2 years ago today I had just completed my first wooden spoon of the year. It was the start of a slightly bonkers challenge for 2015 where I decided to carve a spoon, using only hand tools, for each week of the year. I completed the challenge and ended up giving a handful away, keeping my favourites, and selling about 35 of them – donating half of the money towards the charities I supported whilst swimming the Thames. To see all the spoons take a look here.
So, if you bought one of the spoons, or gave it to someone as a present it is about time it needs an oil. What if I don’t have any special oil I hear you ask? Not a problem, just use regular sunflower oil. Apply it to some paper or a cloth and wipe onto the spoon. This will keep the wood nice and supple and stop it from drying out. Don’t use olive oil though, it will make it smelly.

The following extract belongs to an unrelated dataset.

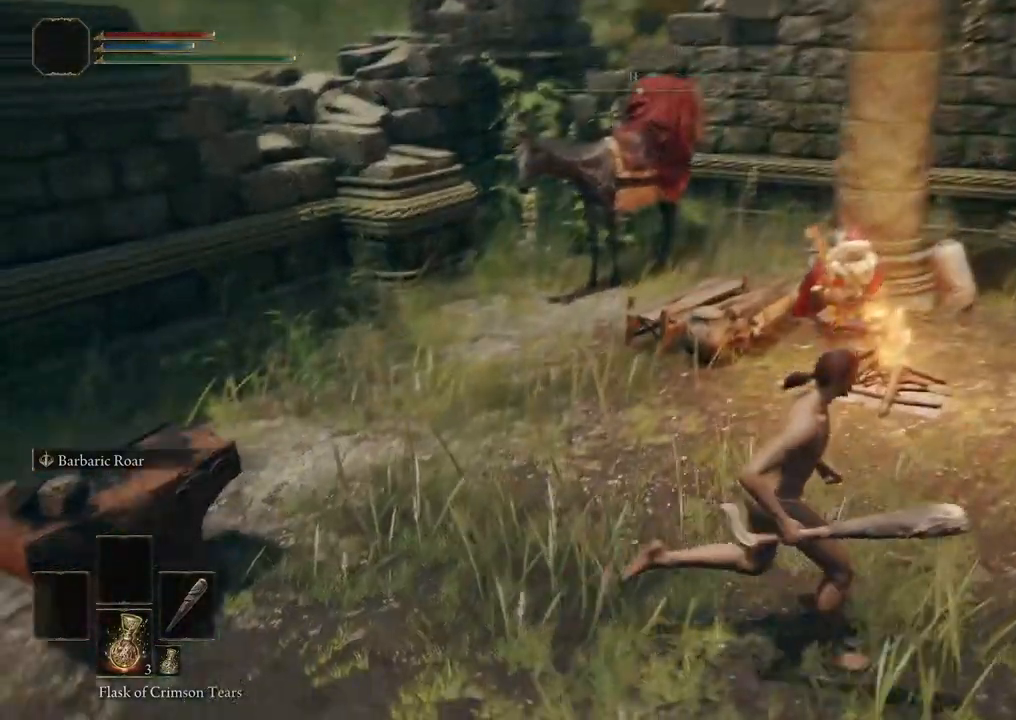
{"buttons": [], "left_stick": "up-right", "right_stick": "down-left", "events": [[17, "right_stick", "left"], [217, "right_stick", "center"], [450, "left_stick", "up-right"], [450, "right_stick", "down-left"]]}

And don’t oil if you bought:
Spoon 23 – The Paella Server (Just oil the unpatterned side) – Anna Hobbiss
Spoon 34 – The Egg and Spoon Race Spoon (Just oil the spoon bowl) – Antony Joury
Also, I would love to see some pictures of the spoons in use, or wherever they may live now Happy Spooning!
A few weeks ago I completed my New Year’s Resolution for 2015 – to make a spoon for each week of the year. This was by far the best new year’s resolution I had ever done. I can’t even remember any of the previous ones.
I had carved around 3-4 spoons before starting this project, so I knew the basics, but I was still a novice. I made all the spoons using hand tools only – an axe, a carving knife, a hook knife, some chisels, sand paper and oils. I did this because I wanted to improve my knife skills and wood working ability, it meant I could work on the project wherever I was and partly because I didn’t have access to any machinery or power tools.
This is the second spoon I made from Blackthorn the other night. I had a rough sketch, but mainly went with the flow of the wood with this one. I’ve called it the whale spoon because it reminds me of a whale for some reason. You can really see the blacks, purples and reds in this particular section of the blackthorn. The white section of the spoon is from the outermost part of the trunk, and much softer to work than the coloured parts of the spoon.
This wood has only been drying for a month of two outside so hopefully it wont crack as it starts to dry out even more. Oh, and this time I tried oiling with lemon oil. My guitar-mad flat mate had a little bit left over which he gave to me, it smells incredible and brought out the grain amazingly well.
This spoon is made from Blackthorn, or Sloe as it is more commonly known. My original plan was to make a massive scoop, but this failed on every front, cracking the whole way through and becoming completely unworkable. This spoon was made from the ‘offcuts’ I had split to make the scoop.
I made this spoon and another in one evening whilst half-heartedly watching films with my flatmates (it is almost impossible to focus on anything else when whittling). It was late in the week and I promised my girlfriend I would make a spoon for her Dad’s birthday, which was the following day. I actually managed to make two spoons which is fast for me, and my hands felt completely beaten afterwards.
The wood is simply incredible and the grain is laden with streaks of black, purple and red. As I was using ‘young’ wood from the outer section of the trunk it was relatively soft. It carved and finished much like oak, and a nice sheen was possible. I oiled it with sun flower oil for a change which worked just as well as linseed oil as far as I could tell. I cant wait to carve some more in this stuff. Again being small doesn’t seem to help speed, and actually makes the whittling process quite tricky.